Plumbing – Clearing out blocked weeping tile

drainageplumbingweeping-tile

My basement floods when it rains, because the weeping tile can't drain. I'm trying to figure out how to fix it without tearing up my finished basement.

The 1968 home has recently installed (2000?) weeping tile running around three sides of the house to form a large C. This is all the 4" corrugated plastic stuff. The installers connected it to the original drain, the old-school red tile pipe, which meets the new weeping tile at about the mid-point of the C. They didn't use a Y-connection, the drain just butts right into the weeping tile at 90 degrees.

The weeping tile was formerly connected to the downspouts, but the city made them remove that some time ago. That leaves nice access points outside. I've had a camera down them and we can see the connection point, but can't get inside it with either the camera or auger – they both just go right past it. But we could see the rest of the tile is clear of any obstructions, the problem is in that drain.

The drain pipe leads under my basement floor to a combination P-trap/floor drain. This is running freely and I can dump a big bucket of water down it and it clears immediately. The rest of the house's plumbing connects downstream of this point, and it's all working fine too. The "good news" is that when the basement does flood, it runs right back out the drain.

So there's a blockage somewhere in the 15 feet of drain pipe between the P-trap and the weeping tile outside the house.

The drain pipe connects to the P-trap from the side, about 6 inches below the level of the floor.
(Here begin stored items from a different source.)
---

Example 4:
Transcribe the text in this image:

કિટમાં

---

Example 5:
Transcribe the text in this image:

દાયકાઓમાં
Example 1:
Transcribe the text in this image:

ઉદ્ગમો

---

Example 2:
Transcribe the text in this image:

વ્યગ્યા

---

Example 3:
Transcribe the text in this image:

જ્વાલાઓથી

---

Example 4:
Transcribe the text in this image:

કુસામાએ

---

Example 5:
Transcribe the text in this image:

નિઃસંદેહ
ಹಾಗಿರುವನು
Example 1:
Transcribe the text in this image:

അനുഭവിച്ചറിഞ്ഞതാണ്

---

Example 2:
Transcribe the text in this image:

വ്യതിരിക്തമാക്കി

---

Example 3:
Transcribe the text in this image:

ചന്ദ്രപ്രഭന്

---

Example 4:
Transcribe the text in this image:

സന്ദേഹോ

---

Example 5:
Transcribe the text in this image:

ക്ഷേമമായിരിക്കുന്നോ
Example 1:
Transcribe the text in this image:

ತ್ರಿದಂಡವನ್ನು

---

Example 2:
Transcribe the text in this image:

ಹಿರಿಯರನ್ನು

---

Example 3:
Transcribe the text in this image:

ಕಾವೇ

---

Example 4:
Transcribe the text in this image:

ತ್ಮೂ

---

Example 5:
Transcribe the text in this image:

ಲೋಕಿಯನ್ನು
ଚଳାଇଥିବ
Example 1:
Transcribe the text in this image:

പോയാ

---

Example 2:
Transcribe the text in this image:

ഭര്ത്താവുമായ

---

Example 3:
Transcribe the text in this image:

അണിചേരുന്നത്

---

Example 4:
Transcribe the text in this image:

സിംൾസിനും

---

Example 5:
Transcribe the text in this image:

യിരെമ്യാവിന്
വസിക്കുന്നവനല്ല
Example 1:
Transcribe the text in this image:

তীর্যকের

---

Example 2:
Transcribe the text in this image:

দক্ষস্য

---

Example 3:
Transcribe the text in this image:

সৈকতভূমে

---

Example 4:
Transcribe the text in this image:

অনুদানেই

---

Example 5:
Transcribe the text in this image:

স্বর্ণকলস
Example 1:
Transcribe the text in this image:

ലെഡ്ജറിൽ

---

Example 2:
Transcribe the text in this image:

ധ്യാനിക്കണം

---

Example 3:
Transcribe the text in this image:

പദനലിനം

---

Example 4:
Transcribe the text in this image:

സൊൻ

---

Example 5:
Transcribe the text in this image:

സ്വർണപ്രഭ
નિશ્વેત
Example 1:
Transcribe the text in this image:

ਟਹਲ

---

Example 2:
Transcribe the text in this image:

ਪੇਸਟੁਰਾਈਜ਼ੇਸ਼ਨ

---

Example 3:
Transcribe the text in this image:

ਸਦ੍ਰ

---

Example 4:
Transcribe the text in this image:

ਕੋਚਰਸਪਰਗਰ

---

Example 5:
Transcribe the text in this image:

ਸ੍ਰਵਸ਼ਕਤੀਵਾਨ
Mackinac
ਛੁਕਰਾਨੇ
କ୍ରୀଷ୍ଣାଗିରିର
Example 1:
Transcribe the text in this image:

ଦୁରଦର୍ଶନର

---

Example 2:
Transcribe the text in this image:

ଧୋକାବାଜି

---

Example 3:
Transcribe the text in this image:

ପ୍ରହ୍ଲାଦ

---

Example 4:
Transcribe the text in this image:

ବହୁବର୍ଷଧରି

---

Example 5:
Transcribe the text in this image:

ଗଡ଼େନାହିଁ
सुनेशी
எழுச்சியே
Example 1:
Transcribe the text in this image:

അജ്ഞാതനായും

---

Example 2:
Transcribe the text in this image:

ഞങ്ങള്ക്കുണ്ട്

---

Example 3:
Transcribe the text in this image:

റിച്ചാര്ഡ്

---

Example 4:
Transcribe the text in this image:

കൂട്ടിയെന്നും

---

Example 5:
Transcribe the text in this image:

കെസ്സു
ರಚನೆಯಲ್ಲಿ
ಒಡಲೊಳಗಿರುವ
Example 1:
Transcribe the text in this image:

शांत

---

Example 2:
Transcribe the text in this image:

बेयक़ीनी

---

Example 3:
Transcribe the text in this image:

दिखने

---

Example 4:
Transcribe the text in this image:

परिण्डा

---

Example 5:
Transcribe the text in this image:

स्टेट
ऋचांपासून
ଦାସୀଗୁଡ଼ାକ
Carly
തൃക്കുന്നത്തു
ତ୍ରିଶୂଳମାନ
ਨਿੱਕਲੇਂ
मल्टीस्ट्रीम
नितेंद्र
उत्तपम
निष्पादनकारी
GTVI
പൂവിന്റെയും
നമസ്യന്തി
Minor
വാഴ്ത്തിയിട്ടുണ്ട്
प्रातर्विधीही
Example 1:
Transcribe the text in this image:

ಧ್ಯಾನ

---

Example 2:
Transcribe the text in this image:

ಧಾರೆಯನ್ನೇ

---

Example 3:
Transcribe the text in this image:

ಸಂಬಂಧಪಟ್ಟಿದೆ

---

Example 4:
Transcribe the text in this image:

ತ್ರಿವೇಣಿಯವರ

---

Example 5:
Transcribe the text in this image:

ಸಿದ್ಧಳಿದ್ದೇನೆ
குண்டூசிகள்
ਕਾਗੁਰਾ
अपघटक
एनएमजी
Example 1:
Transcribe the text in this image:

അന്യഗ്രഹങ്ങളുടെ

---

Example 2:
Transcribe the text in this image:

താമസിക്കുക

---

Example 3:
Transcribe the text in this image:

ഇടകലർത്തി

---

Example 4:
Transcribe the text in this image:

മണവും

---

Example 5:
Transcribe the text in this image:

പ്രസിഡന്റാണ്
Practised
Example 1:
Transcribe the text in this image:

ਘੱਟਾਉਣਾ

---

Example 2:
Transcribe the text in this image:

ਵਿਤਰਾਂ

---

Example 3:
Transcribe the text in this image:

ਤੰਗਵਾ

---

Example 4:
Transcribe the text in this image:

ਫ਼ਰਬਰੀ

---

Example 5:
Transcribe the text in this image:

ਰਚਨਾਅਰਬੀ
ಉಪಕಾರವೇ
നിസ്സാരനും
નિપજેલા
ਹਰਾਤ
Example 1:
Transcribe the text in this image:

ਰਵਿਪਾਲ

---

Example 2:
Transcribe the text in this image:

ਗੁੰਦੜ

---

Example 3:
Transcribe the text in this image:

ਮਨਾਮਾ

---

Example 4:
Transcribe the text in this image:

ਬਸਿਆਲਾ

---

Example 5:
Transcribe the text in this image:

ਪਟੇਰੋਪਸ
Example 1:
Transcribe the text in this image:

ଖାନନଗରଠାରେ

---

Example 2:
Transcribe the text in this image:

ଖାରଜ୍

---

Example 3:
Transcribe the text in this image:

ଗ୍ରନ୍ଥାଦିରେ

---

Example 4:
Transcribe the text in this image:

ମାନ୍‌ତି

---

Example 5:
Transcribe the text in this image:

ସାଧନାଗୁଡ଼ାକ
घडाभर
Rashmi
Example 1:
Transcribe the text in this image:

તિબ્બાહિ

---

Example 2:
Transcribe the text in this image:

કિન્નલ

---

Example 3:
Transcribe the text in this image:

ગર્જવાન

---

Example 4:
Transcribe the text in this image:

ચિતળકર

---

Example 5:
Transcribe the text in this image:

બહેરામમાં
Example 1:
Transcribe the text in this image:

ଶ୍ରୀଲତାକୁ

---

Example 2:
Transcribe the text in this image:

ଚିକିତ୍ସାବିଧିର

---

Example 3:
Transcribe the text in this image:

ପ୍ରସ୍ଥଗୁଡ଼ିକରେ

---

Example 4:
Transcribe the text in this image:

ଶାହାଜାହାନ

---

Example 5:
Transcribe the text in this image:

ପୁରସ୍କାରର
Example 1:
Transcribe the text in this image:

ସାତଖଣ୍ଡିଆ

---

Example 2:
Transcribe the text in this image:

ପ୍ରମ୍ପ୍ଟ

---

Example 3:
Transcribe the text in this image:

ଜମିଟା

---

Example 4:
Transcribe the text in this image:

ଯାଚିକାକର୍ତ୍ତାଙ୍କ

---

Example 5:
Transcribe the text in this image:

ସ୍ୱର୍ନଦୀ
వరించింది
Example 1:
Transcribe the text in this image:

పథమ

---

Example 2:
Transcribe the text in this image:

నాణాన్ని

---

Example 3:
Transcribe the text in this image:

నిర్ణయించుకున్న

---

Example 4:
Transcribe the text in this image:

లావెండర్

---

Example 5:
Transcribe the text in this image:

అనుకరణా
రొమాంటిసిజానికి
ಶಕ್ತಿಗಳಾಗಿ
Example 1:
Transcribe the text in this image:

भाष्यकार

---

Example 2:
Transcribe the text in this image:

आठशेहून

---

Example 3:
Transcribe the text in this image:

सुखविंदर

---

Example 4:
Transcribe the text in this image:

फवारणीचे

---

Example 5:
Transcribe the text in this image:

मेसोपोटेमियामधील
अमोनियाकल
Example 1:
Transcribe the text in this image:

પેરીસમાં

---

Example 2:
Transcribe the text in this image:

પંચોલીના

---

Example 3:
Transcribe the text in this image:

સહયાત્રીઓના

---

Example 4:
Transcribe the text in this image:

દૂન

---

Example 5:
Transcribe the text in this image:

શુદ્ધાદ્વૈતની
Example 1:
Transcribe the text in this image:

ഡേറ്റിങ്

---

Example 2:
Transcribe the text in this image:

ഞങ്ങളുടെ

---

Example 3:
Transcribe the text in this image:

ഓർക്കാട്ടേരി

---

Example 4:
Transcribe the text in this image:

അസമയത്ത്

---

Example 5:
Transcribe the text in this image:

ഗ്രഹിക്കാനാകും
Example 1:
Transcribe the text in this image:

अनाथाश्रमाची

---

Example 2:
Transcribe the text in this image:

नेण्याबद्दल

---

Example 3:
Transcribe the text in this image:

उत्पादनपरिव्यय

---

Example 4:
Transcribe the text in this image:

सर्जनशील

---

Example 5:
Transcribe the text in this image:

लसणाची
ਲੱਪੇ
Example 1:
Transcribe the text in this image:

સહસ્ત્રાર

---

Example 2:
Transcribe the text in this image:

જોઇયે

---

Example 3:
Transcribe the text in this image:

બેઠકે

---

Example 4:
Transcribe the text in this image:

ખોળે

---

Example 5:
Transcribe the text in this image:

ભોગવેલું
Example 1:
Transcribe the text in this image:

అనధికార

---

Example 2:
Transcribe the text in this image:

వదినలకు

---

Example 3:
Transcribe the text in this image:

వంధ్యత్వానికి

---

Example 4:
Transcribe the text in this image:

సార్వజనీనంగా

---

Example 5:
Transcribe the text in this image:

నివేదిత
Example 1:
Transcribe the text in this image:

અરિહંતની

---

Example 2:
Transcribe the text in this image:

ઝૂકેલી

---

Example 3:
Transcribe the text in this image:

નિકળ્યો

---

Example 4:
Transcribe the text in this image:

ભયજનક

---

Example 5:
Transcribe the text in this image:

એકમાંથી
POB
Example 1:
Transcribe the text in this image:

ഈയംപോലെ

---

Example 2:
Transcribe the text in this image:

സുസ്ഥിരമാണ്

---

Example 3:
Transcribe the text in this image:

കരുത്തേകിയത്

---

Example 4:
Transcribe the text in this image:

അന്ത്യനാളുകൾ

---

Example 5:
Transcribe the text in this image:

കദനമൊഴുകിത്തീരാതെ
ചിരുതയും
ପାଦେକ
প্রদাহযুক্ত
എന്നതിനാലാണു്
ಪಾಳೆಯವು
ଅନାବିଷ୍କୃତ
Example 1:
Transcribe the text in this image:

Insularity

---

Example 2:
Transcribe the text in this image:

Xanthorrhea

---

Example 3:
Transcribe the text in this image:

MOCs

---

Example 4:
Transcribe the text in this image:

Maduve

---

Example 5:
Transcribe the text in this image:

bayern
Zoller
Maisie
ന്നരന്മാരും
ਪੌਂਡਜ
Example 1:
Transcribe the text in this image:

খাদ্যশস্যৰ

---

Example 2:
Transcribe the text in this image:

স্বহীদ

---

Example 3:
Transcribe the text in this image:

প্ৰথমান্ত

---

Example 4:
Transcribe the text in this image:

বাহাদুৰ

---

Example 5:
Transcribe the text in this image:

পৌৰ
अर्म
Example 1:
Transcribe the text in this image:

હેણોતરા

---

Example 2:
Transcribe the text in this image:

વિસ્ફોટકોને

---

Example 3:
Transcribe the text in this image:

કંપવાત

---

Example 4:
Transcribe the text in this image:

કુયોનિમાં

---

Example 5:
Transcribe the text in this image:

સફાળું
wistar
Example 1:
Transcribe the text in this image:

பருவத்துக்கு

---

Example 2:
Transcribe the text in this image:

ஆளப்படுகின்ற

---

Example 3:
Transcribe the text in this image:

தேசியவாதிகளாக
I have a 15 foot sink snake, the one with the thin lead that's maybe 1/4 inch, that I was able to feed into it, and I can get it about 8 feet in before it hits something. But it's not clear if it's hitting a blockage, or just the joint between pipes. Turning it does nothing useful.

Now I'm stymied, no one rents inspection cameras around here and a full-scale power-router with the 1/2 inch lead is too inflexible to get into the hole. I don't think a full-scale inspection camera will make it either. I might be able to get one of those drill-attached ones into it, but I'm not sure that's more useful than my snake.

Does anyone have any suggestions?

Best Answer

My suggestion is to dig it up from outside and work through the pipe from there over under the basement floor. If it is a simple blockage you should be able to get it from there. It is a collapsed red clay time then you can measure accurately so you will know more accurately where you may have to cut into the basement floor. If the blockage is tree root growth into the drain the outside access will be much better for getting in a power chopper/rooter device.

Lastly when you do go to cover the dig back up consider adding an inline access to that part of the pipe for the future or re-access the TEE joint with some gradual turn joints.